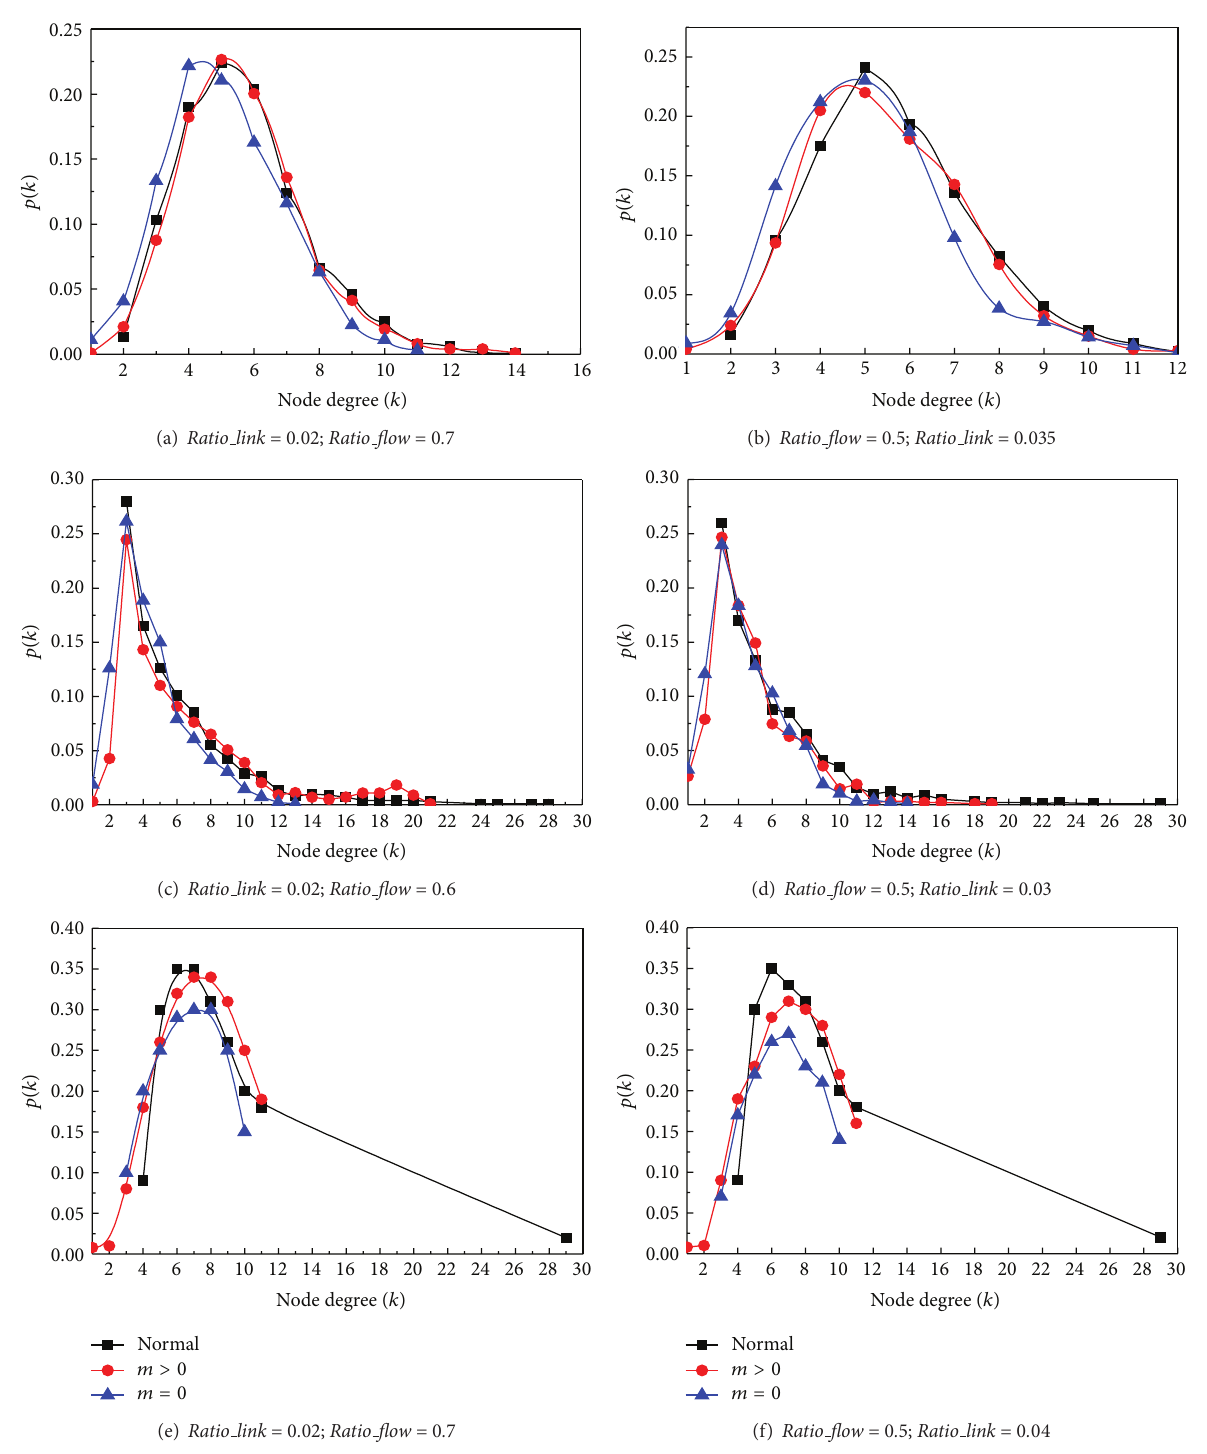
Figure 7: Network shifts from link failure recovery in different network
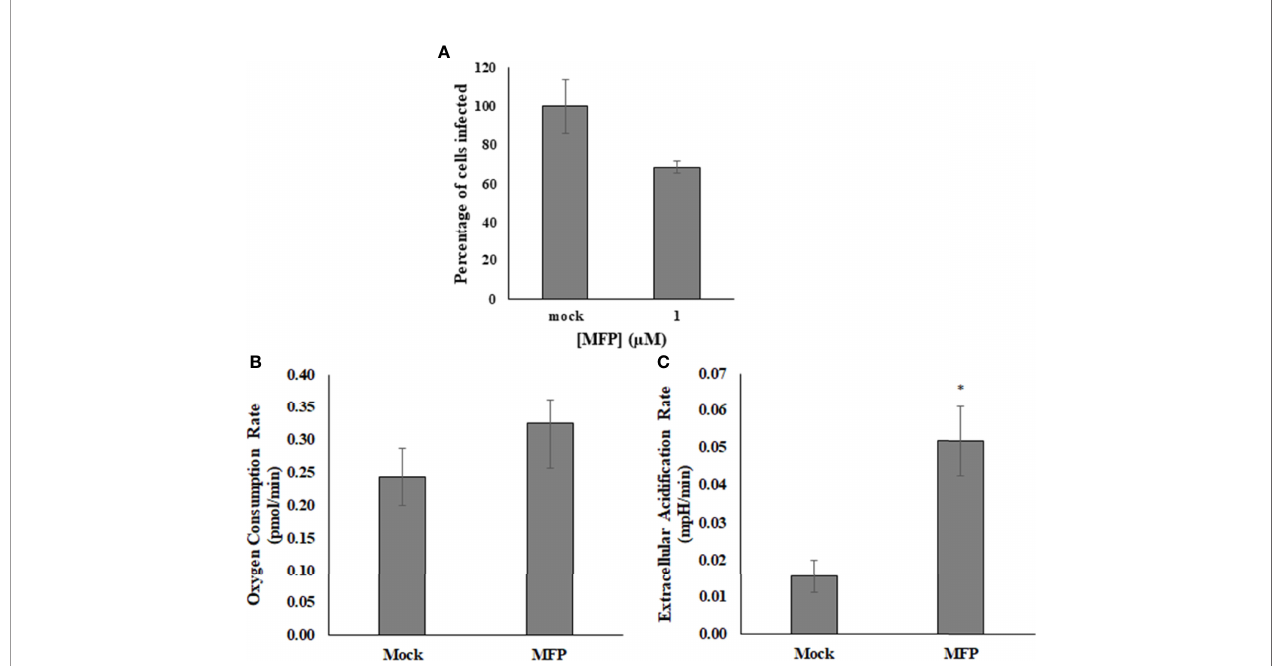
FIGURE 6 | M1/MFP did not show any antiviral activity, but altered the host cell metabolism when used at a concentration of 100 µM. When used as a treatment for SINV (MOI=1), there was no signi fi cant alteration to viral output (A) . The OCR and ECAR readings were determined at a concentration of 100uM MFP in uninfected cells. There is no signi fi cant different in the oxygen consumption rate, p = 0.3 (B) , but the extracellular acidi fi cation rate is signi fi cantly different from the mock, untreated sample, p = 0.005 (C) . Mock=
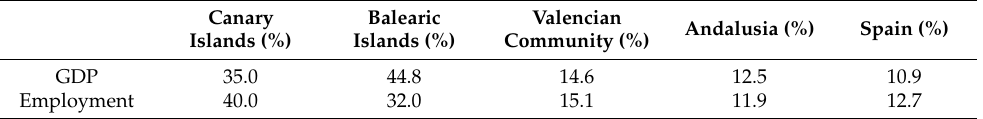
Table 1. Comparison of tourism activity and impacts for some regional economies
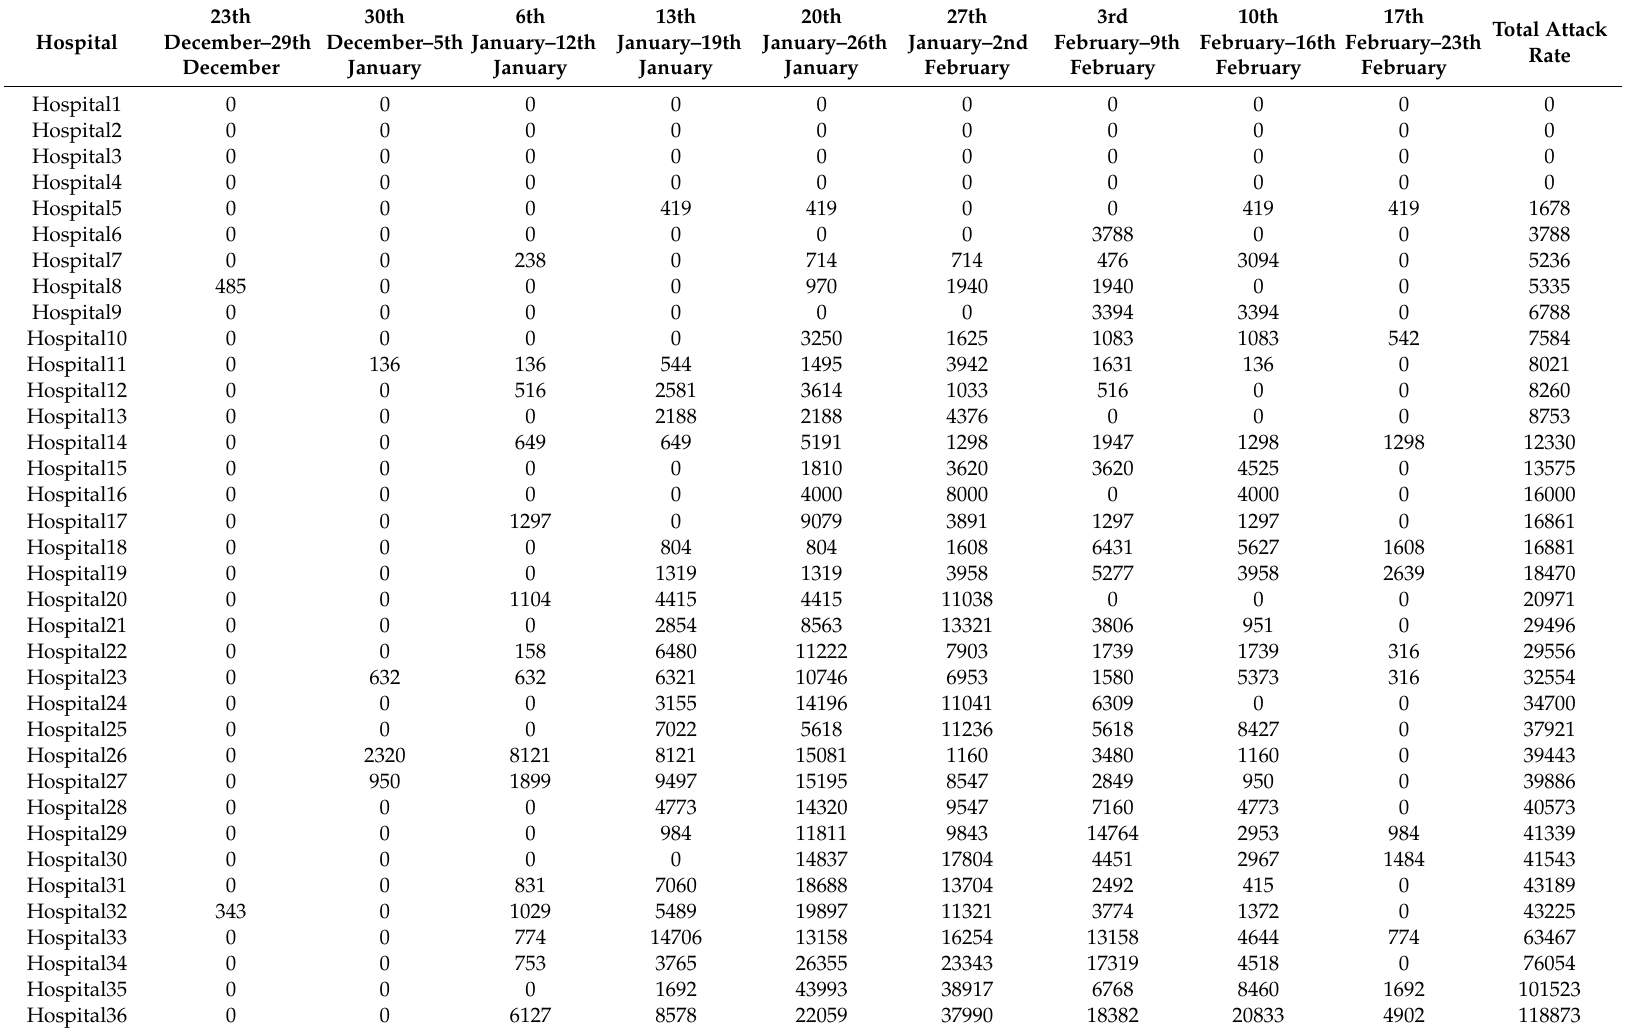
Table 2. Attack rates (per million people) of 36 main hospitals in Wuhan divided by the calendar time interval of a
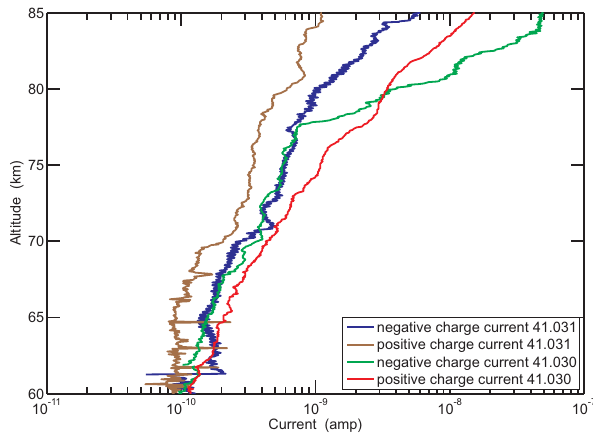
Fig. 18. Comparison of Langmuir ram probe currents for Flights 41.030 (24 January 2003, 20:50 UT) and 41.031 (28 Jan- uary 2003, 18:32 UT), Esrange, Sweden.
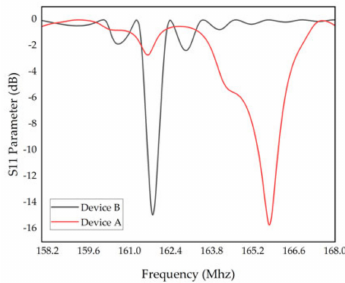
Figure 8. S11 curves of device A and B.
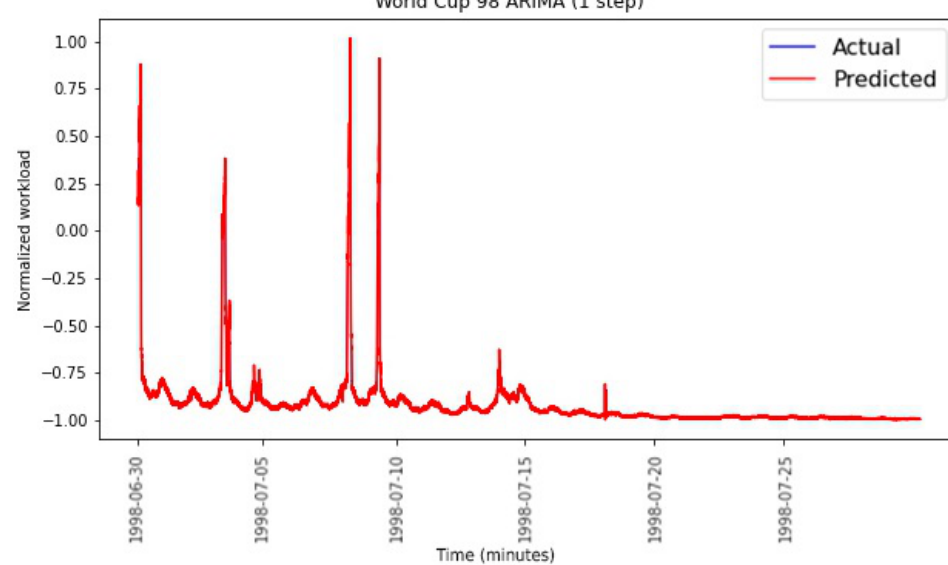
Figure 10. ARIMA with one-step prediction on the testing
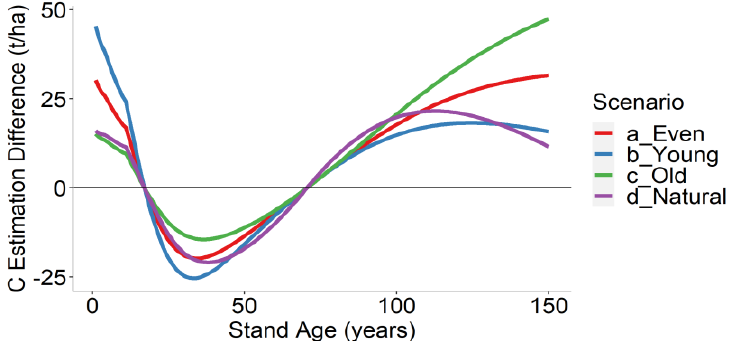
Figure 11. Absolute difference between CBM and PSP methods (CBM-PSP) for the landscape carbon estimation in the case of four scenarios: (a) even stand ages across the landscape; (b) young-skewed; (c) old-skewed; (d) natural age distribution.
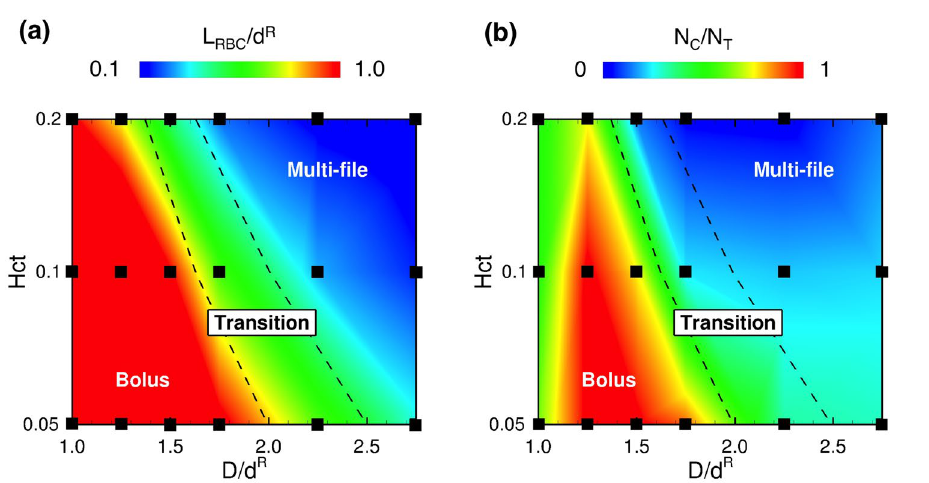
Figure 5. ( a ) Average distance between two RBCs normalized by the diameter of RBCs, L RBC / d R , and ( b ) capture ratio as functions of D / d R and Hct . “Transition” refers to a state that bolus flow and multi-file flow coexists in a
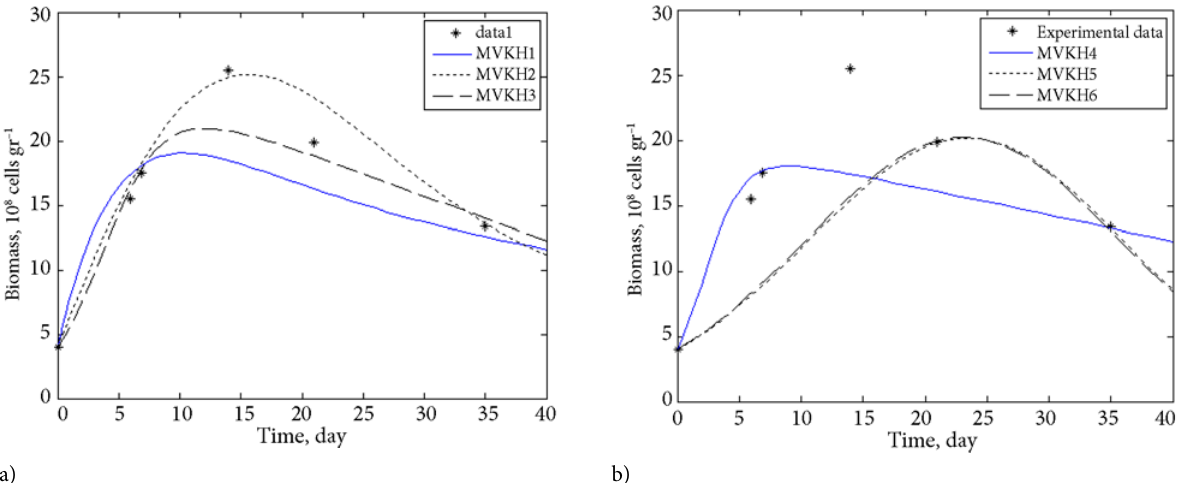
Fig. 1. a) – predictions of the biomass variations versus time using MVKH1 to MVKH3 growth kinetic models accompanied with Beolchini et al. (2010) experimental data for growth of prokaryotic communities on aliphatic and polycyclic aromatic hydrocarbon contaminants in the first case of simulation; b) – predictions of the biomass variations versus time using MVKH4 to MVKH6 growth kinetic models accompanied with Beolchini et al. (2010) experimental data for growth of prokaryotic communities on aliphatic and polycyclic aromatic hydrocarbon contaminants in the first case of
◇ ◇ ◇ ◇ ◇ ◇ ◇
■ Assignment ■
Without including any pictures, reproduce the data exactly.

■ Solution for this problem ■
Figure 7: Network shifts from link failure recovery in different network
FIGURE 6 | M1/MFP did not show any antiviral activity, but altered the host cell metabolism when used at a concentration of 100 µM. When used as a treatment for SINV (MOI=1), there was no signi fi cant alteration to viral output (A) . The OCR and ECAR readings were determined at a concentration of 100uM MFP in uninfected cells. There is no signi fi cant different in the oxygen consumption rate, p = 0.3 (B) , but the extracellular acidi fi cation rate is signi fi cantly different from the mock, untreated sample, p = 0.005 (C) . Mock=
Table 1. Comparison of tourism activity and impacts for some regional economies
Table 2. Attack rates (per million people) of 36 main hospitals in Wuhan divided by the calendar time interval of a
Fig. 18. Comparison of Langmuir ram probe currents for Flights 41.030 (24 January 2003, 20:50 UT) and 41.031 (28 Jan- uary 2003, 18:32 UT), Esrange, Sweden.
Figure 8. S11 curves of device A and B.
Figure 10. ARIMA with one-step prediction on the testing
Figure 11. Absolute difference between CBM and PSP methods (CBM-PSP) for the landscape carbon estimation in the case of four scenarios: (a) even stand ages across the landscape; (b) young-skewed; (c) old-skewed; (d) natural age distribution.
Figure 5. ( a ) Average distance between two RBCs normalized by the diameter of RBCs, L RBC / d R , and ( b ) capture ratio as functions of D / d R and Hct . “Transition” refers to a state that bolus flow and multi-file flow coexists in a
Fig. 1. a) – predictions of the biomass variations versus time using MVKH1 to MVKH3 growth kinetic models accompanied with Beolchini et al. (2010) experimental data for growth of prokaryotic communities on aliphatic and polycyclic aromatic hydrocarbon contaminants in the first case of simulation; b) – predictions of the biomass variations versus time using MVKH4 to MVKH6 growth kinetic models accompanied with Beolchini et al. (2010) experimental data for growth of prokaryotic communities on aliphatic and polycyclic aromatic hydrocarbon contaminants in the first case of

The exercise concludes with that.